Das gilt auch für Nicht-Erziehungs- oder ähnliche Theorien. Und umso mehr ich mir nachts irgendwelche Erziehungsratgeber um die Ohren schlag, umso weniger lasse ich meinen Bauch sprechen. Und was kommt raus? Erziehungsverwirrung..

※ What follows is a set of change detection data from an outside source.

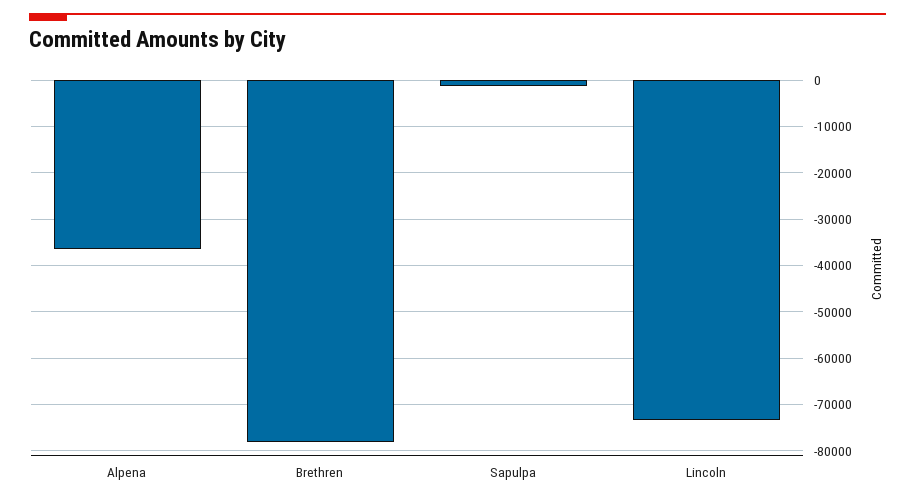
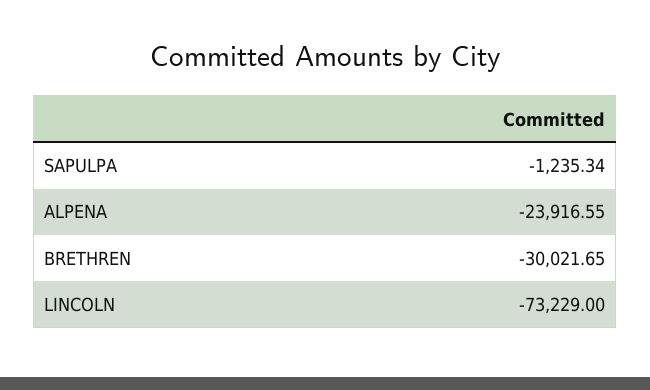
  {
-   "Alpena": -36000,
+   "Alpena": -23916.55,
-   "Brethren": -78000,
+   "Brethren": -30021.65,
    "Sapulpa": -1235.34,
    "Lincoln": -73229
  }

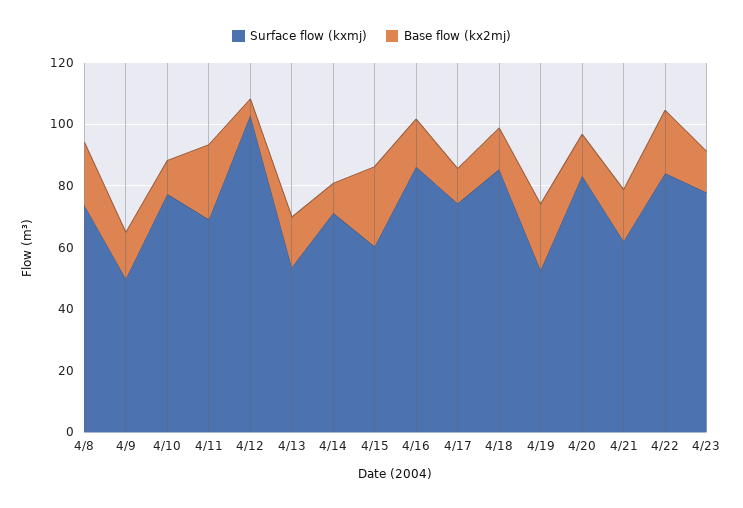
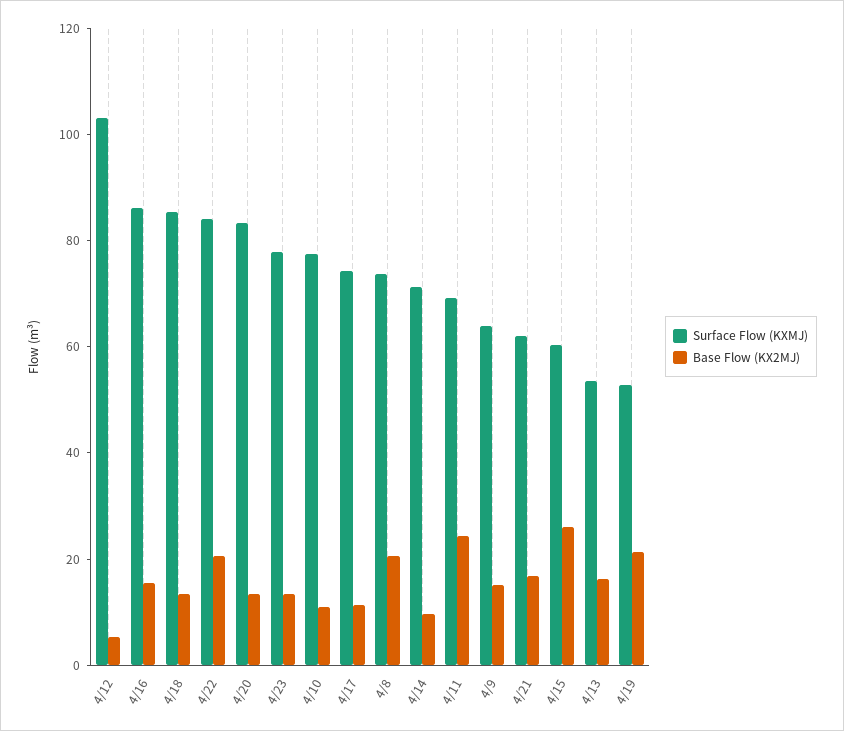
  {
    "Surface flow (kxmj)": {
      "4/8": 75,
-     "4/9": 50,
+     "4/9": 65,
      "4/10": 75,
      "4/11": 70,
      "4/12": 105,
      "4/13": 55,
      "4/14": 70,
      "4/15": 60,
      "4/16": 85,
      "4/17": 75,
      "4/18": 85,
      "4/19": 55,
      "4/20": 85,
      "4/21": 60,
      "4/22": 85,
      "4/23": 80
    },
    "Base flow (kx2mj)": {
      "4/8": 20,
      "4/9": 15,
      "4/10": 10,
      "4/11": 25,
      "4/12": 5,
      "4/13": 15,
      "4/14": 10,
      "4/15": 25,
      "4/16": 15,
      "4/17": 10,
      "4/18": 15,
      "4/19": 20,
      "4/20": 15,
      "4/21": 15,
      "4/22": 20,
      "4/23": 15
    }
  }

Ich glaube, ich sollte mich mal lieber vom Compi loseisen, um nicht auch noch zu spät zum Abholen zu kommen... *augenroll*

LG von JAcky, die schon zu Schul- und später Berufszeiten immer pünktlich zu spät kam...
*knirsch*

 
14 Antworten:

nachtrag: das soll jetzt keine Kritik an einzelnen oder

Antwort von wassermann63 am 27.10.2006, 16:07 Uhr

allen Erziehungs- und Nichterziehungskonzepten sein. Es ist nur wie so oft im Leben: am Ende fällt man (oft) einfach wieder in den Trott zurück, den man selbst einmal gelernt oder anerzogen bekommen hat. Ich denke, nur ganz wenige können sich wirklich freimachen von Erziehungen, aber auch Erziehungsfehlern, die ihnen zuteil wurden ...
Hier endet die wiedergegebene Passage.